§ **DATA SHOWN**:
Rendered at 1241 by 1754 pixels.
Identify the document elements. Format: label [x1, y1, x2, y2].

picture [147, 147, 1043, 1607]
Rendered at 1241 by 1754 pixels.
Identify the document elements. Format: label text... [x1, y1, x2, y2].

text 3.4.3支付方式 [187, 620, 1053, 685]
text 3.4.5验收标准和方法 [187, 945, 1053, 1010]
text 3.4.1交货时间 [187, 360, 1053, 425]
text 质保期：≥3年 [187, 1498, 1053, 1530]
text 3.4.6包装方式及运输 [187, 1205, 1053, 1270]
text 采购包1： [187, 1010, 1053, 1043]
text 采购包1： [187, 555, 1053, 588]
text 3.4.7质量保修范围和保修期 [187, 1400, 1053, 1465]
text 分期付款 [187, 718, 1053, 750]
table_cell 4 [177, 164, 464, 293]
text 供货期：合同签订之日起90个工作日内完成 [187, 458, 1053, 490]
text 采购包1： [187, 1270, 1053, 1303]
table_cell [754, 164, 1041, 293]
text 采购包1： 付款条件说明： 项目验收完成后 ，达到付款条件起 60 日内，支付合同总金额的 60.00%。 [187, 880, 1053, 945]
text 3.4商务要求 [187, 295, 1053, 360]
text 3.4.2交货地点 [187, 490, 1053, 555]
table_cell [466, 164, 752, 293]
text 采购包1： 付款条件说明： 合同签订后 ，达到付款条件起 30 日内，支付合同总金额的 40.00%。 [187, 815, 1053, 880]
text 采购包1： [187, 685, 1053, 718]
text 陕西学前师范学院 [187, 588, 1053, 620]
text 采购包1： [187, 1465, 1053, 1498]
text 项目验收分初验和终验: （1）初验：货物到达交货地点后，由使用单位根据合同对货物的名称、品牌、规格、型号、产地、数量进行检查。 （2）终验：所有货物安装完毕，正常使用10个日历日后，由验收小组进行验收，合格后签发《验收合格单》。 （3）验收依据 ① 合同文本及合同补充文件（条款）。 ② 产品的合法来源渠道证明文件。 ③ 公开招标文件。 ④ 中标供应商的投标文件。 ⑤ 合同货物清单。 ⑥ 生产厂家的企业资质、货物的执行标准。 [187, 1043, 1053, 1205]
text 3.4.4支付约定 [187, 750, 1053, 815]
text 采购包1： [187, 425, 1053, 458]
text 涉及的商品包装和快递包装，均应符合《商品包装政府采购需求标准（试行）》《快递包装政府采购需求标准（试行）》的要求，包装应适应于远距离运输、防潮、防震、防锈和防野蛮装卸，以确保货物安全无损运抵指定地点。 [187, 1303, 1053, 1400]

§ **TO-DO ITEM**: Note how many lines in the material hold the word "label", and give that number with nothing added.

§ **WRITTEN REPLY**: 2